Seguimos avanzando por un Festival de Sitges atípico, en la jornada del martes agudizado por la jornada de tensión histórica que se vivió en Catalunya. Escenas inéditas donde la incertidumbre y la angustia  del plano real ganó terreno, e incluso, por momentos, superó al imaginario fantástico y de terror que alberga el grueso de la programación del festival.

Pese a la extraña e inusual coyuntura, y muy pendientes de los dispositivos móviles, tuvimos también tiempo para una ingesta de cine considerable. El arranque lo fijó la encomiable traducción en imágenes de la novela La piel fría de Albert Sánchez Piñol. El encargado de llevar a la gran pantalla el bestseller catalán es el resolutivo Xavier Gens, quien,  respetuoso con el texto original, pone en primer plano la acción en un filme que por momentos se mira en el survival horror pero sin descuidar a unos personajes de kilometraje dramático limitado, eso sí.
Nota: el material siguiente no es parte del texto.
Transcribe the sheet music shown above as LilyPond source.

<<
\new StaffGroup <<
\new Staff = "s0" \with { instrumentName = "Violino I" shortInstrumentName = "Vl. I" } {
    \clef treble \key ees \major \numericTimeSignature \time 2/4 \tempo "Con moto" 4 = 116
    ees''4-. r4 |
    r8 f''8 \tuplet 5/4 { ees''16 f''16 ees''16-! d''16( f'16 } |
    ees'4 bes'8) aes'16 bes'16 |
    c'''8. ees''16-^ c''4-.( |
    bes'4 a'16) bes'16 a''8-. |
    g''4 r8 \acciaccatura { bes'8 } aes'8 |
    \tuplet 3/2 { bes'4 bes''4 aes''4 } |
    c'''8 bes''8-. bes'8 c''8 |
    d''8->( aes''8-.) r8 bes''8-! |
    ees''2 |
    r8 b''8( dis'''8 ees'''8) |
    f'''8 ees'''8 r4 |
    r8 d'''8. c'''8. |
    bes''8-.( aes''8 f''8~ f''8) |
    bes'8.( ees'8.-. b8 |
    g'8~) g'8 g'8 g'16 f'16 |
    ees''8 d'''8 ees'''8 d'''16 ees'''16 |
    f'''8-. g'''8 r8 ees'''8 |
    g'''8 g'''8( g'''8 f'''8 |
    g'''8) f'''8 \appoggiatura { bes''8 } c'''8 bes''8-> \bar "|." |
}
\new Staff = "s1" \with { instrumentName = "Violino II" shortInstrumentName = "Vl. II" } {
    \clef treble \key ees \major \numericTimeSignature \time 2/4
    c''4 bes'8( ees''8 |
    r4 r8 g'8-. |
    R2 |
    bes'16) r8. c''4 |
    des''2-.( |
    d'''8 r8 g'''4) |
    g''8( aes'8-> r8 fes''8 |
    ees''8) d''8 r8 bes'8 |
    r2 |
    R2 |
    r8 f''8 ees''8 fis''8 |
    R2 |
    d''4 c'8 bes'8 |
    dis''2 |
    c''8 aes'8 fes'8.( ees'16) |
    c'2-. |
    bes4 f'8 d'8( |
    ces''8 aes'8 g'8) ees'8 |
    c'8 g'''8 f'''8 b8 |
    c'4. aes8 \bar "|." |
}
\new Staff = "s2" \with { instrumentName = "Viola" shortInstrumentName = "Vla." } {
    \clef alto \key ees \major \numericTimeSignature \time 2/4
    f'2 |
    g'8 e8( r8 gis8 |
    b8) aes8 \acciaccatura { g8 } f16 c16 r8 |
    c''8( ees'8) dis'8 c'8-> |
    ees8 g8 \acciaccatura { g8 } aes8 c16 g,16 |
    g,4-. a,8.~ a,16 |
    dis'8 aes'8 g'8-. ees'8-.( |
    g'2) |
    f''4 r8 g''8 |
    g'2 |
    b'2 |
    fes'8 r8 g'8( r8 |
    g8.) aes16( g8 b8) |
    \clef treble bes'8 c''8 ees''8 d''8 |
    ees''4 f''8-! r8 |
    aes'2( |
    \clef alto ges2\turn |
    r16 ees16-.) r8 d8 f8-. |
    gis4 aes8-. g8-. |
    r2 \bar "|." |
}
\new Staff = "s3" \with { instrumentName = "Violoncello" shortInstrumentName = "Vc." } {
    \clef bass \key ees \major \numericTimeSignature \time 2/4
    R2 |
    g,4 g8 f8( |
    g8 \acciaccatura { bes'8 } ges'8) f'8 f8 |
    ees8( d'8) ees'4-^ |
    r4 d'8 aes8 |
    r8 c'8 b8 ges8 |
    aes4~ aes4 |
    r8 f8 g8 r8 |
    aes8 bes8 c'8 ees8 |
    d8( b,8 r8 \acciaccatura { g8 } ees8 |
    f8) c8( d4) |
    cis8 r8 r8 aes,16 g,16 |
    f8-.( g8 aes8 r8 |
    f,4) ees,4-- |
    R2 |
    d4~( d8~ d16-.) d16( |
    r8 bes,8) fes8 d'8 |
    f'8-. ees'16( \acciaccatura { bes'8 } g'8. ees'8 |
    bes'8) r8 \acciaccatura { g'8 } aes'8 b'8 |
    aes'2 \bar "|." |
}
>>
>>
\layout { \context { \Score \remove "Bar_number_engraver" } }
Es un filme cuidado y entretenido, con una puesta en escena admirable y que supera con creces el difícil escollo del diseño de esas criaturas anfibias que acechan a los dos únicos humanos de esa isla perdida y aislada (rodada en Lanzarote).

Muchas menos notas de aprecio condensó A Day. El debut en la dirección de Cho Sun-ho se salda con un thriller encajado en el mecanismo del “Día de la marmota” de un médico encallado a la hora de intentar evitar el atropello de su hija. Como cualquiera de este tipo de películas, el equilibrio para controlar el tedio ante la mecánica reiterativa es complicado, y Sun-ho no logra dar con este, menos cuando sumerge su cinta en esos esquemas melodramáticos que tan mal, por lo general, resuelven desde el cine asiático.

En un giro tonal y de formato, le siguió Have a Nice Day. El anime de Liu Jian es un valioso retrato de la China post-comunista en clave de un neo-noir que bebe de Tarantino pero también del Jia Zhangke de Un toque de violencia. Pese a la simplicidad de su animación, la película salpica sangre corrosiva sobre la bajeza moral que reina en la actual sociedad china. Una instantánea sobre el reverso criminal de la china capitalista articulado alrededor de un esquema narrativo basado en las historias cruzadas de unos personajes dominados por la desafección emocional hacia sus propios instintos y acciones.

Y terminamos la jornada con Sweet Virginia de Jamie M. Dagg. Pieza de cine negro rural sobre los esquemas epidémicos de violencia que parecen incrustados en la América profunda. Esta vez a través del cruce de caminos de una serie de personajes habitando en una pequeña y poco atractiva población de Virginia, cuyo destino se precipita con un triple asesinato demandado por una de sus habitantes. Un thriller de cocción lenta, con una fotografía y una solvencia interpretativa (Jon Bernthal, Christopher Abbott, Imogen Poots y Rosemarie Dewitt) indiscutible, que solicita su  alineación con Fargo y Mátalos suavemente, aunque sin el recorrido de calidad de estos, e incluso, un escalón por debajo si se la compara con la otra gran muestra del noir rural que ha recibido el festival, Wind River. Sin esas comparaciones desfavorables, Sweet Virginia es un más que decente thriller criminal.